Die Fünf-Sterne-Partei setzt sich für das Mindesteinkommen ein

Auf der anderen Seite der „Softie“ aus einem Vorort von Neapel: Der erst 31-jährige Luigi Di Maio, der versucht, die Fünf-Sterne-Partei von einer „Leck-mich“-Anti-Establishment-Bewegung (so das Motto von Parteigründer Beppe Grillo) in eine gemäßigte Kraft für die ärmeren Italiener zu verwandeln. Und der die Bewegung, die eine Revolte von unten und Demokratie via Internet propagiert, erstmals in eine nationale Regierung führen würde.

Parteichef Luigi Di Maio setzt sich mit der Fünf-Sterne-Partei für das Mindesteinkommen ein. Quelle: AP

Die Sterne sind die Partei des „abgehängten“ Südens. Ihre Wähler wollen nun das im Wahlkampf versprochene Mindesteinkommen für alle umgesetzt sehen. Die Fünf Sterne haben in Fragen der Migration kein klares Profil, schließlich finden sich in der Bewegung auch traditionelle Linke, aber auch Rechtswähler.

Europapolitisch lauern deshalb Fallstricke für das Bündnis. Während Salvini auf Konfrontationskurs mit Brüssel ist, fuhr Di Maio zuletzt einen Schmusekurs. Ein Referendum über den Euro legte er zu den Akten – auch wenn Parteigründer Grillo erst vergangene Woche ein solches wieder ins Gespräch brachte.

Populistische Regierung ist besser als ständig unklare Wahlen

„Viele Investoren haben unmissverständlich klar gemacht, dass irgendeine Regierung – auch eine populistische – immer noch besser ist als ständig unklare Wahlen“, sagte Francesco Galietti von der Denkfabrik Policy Sonar. Italien kann sich als hoch verschuldetes Land kein politisches Theater erlauben. Trotzdem: Wie Lega und Sterne ihre vollmundigen Wahlversprechen letztendlich umsetzen wollen, bleibt bislang offen.

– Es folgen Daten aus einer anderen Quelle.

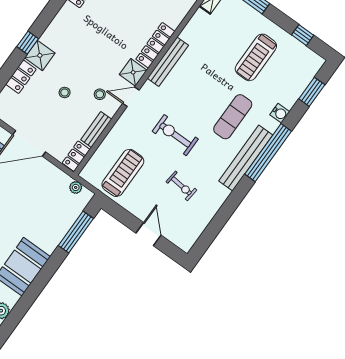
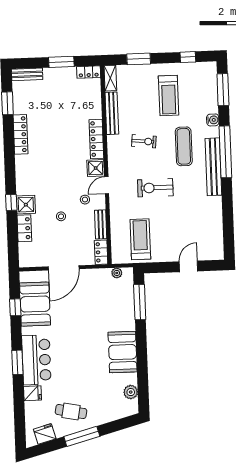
bench: (168, 62) -> (112, 113), moved
window: (312, 92) -> (223, 90), width x1.44
exercise bike: (181, 186) -> (144, 141), moved
door: (149, 234) -> (188, 266), hinge flipped

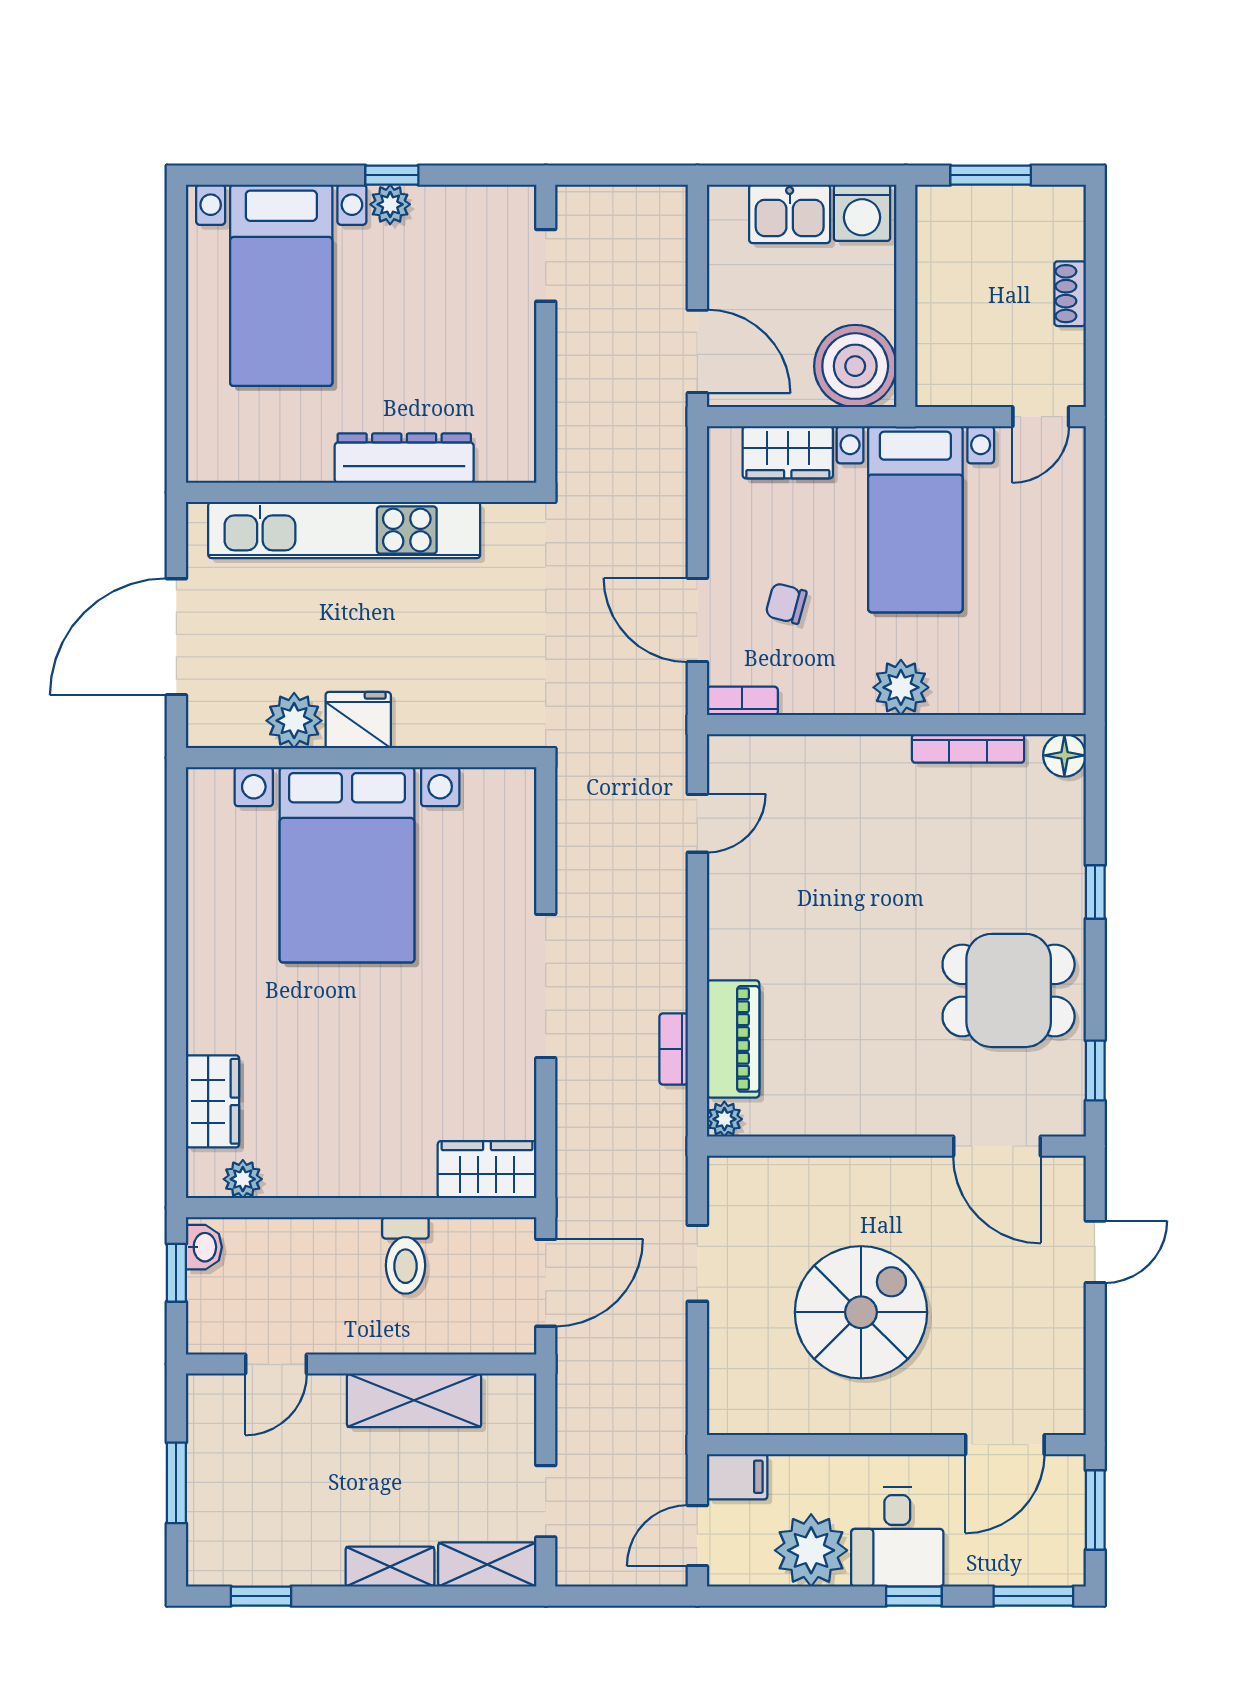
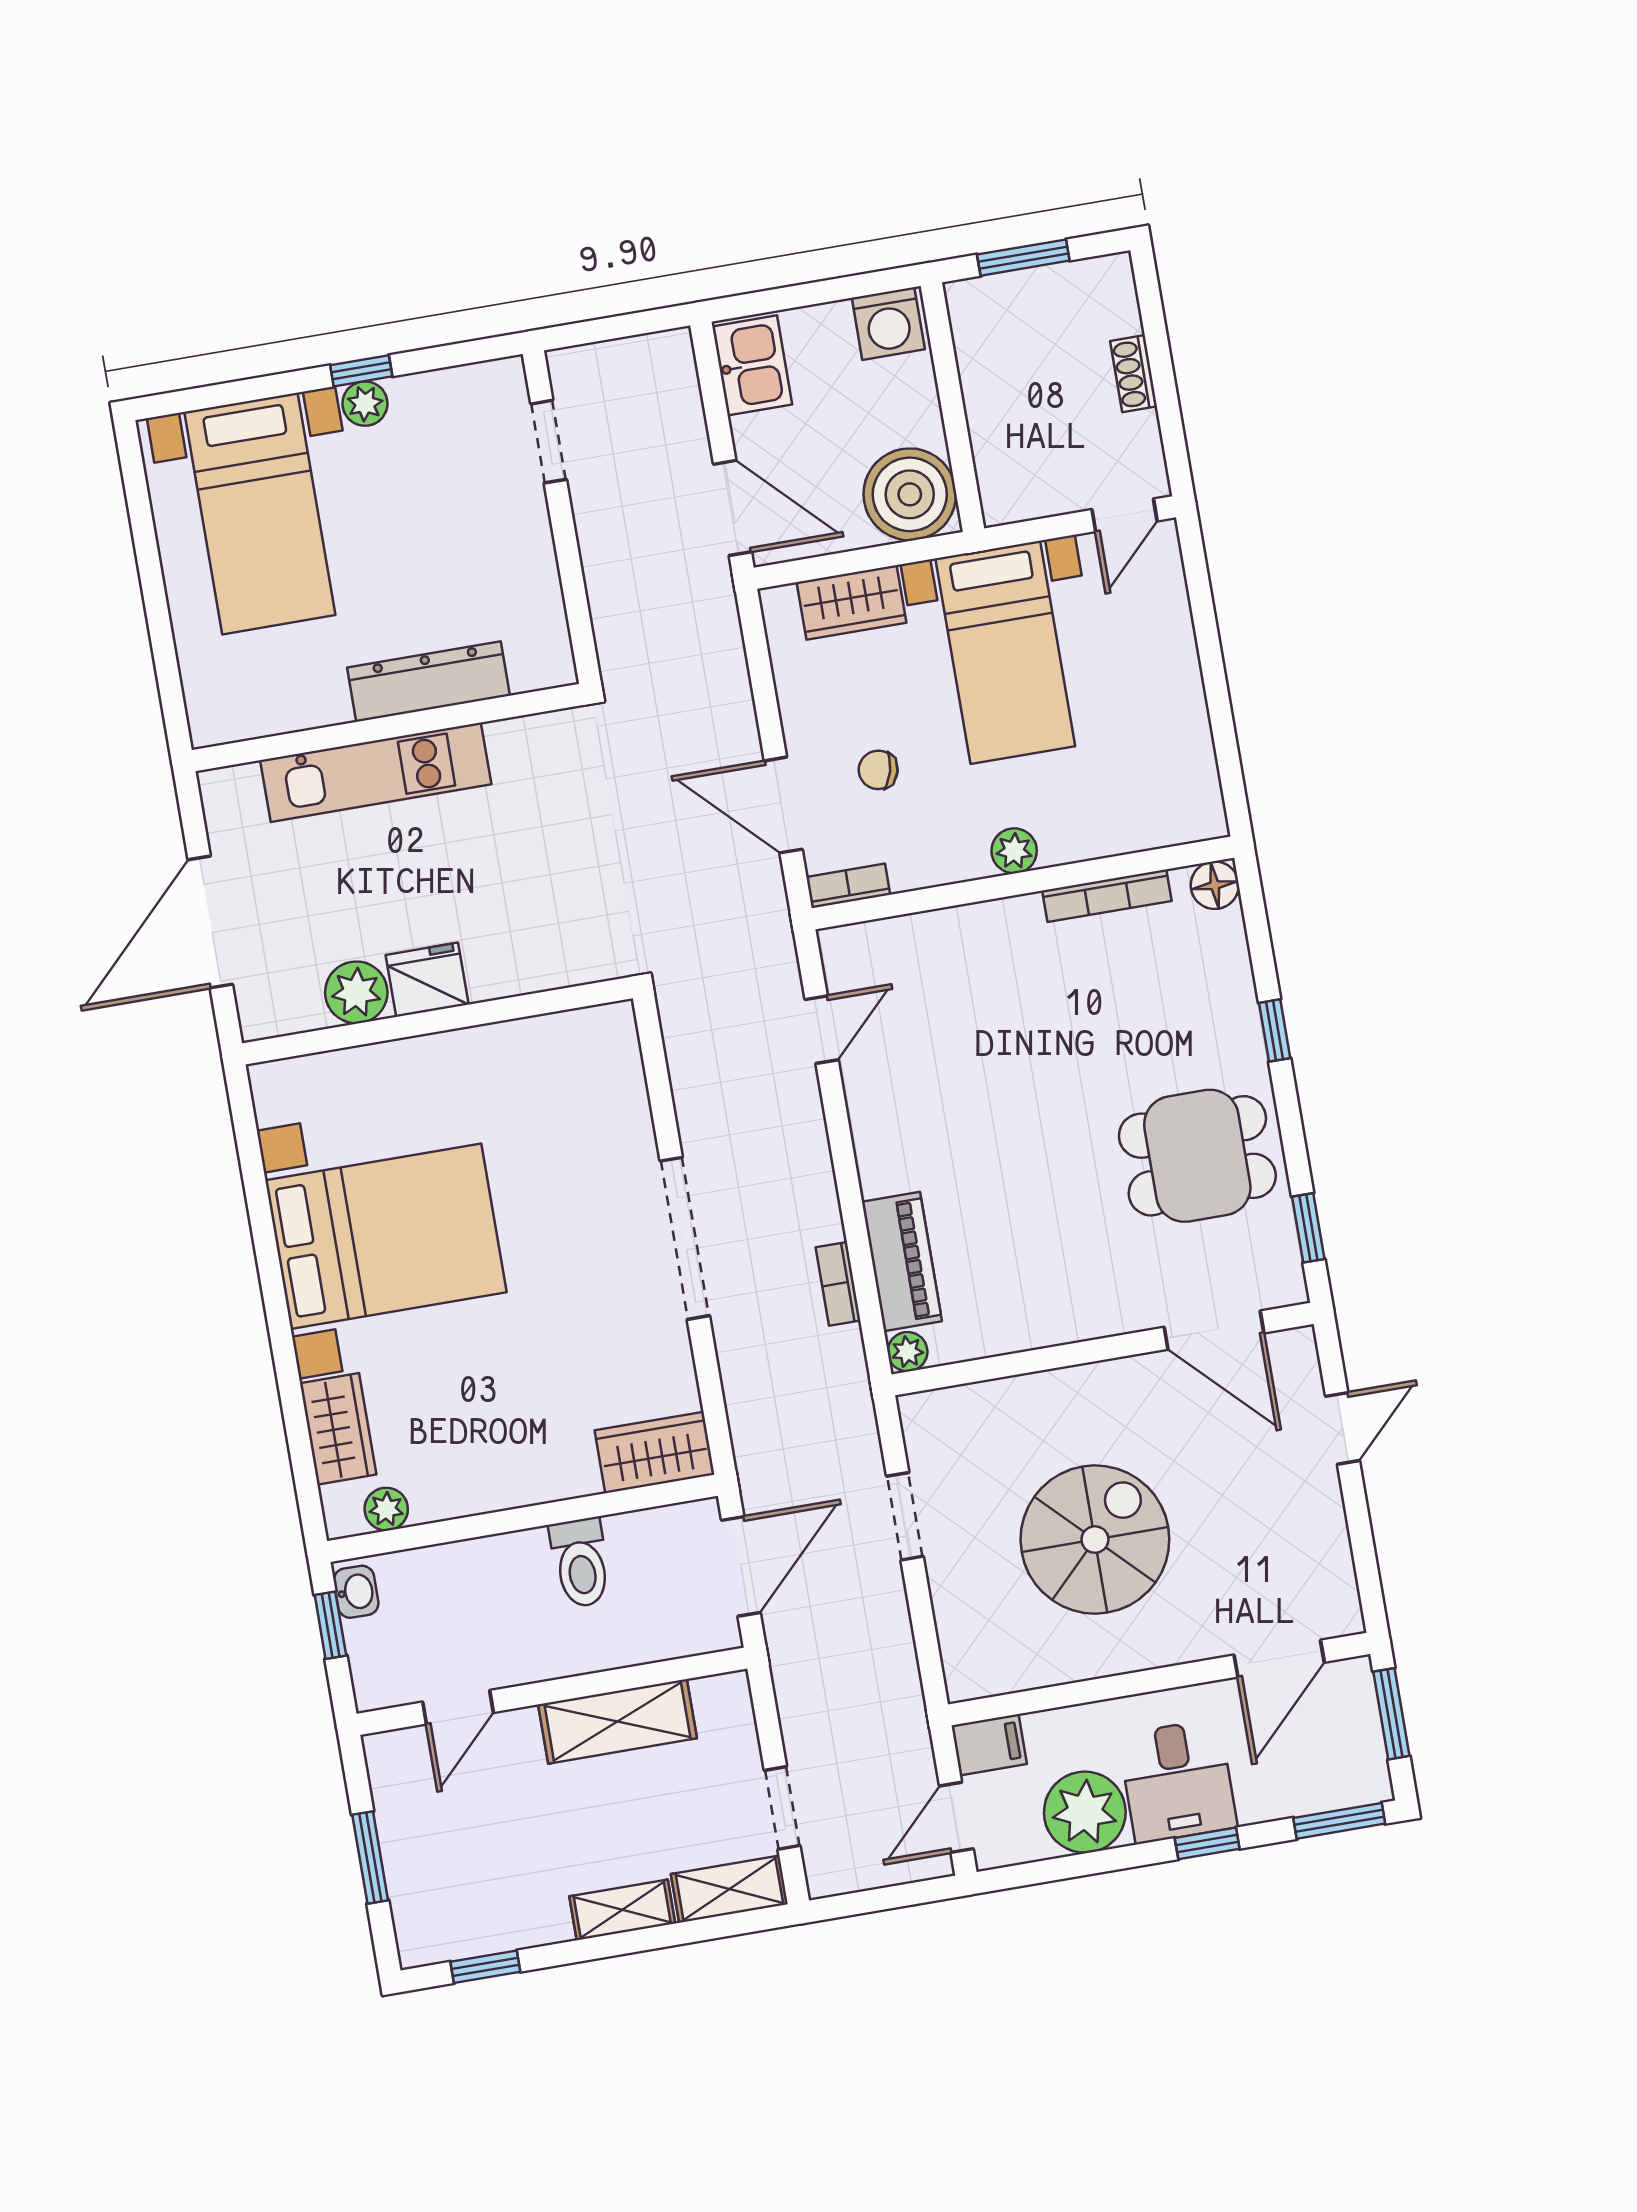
kitchen sink: (790, 214) -> (752, 365), moved, turned -90
kitchen unit: (344, 530) -> (376, 772), width x0.73
plant: (901, 687) -> (1014, 851), width x0.73, depth x0.73
bed with nightstands: (347, 865) -> (386, 1236), moved, turned -90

Sollte die Lega-Sterne-Regierung schon bald wieder kollabieren und im nächsten Jahr neu gewählt werden, stünde es auch Ex-Ministerpräsident Silvio Berlusconi wieder frei, sich zur Wahl aufstellen zu lassen.

Seit Wahl am 4. März steht Italien politisch still

Die europakritischen Parteien hatten die Gespräche überraschend wieder aufgenommen, nachdem Staatschef Sergio Mattarella am Montag eine „neutrale“ Übergangsregierung vorgeschlagen hatte. Seit der Wahl am 4. März steht das Land politisch still, am Montag (14. Mai) soll über das Regierungsexperiment entschieden werden.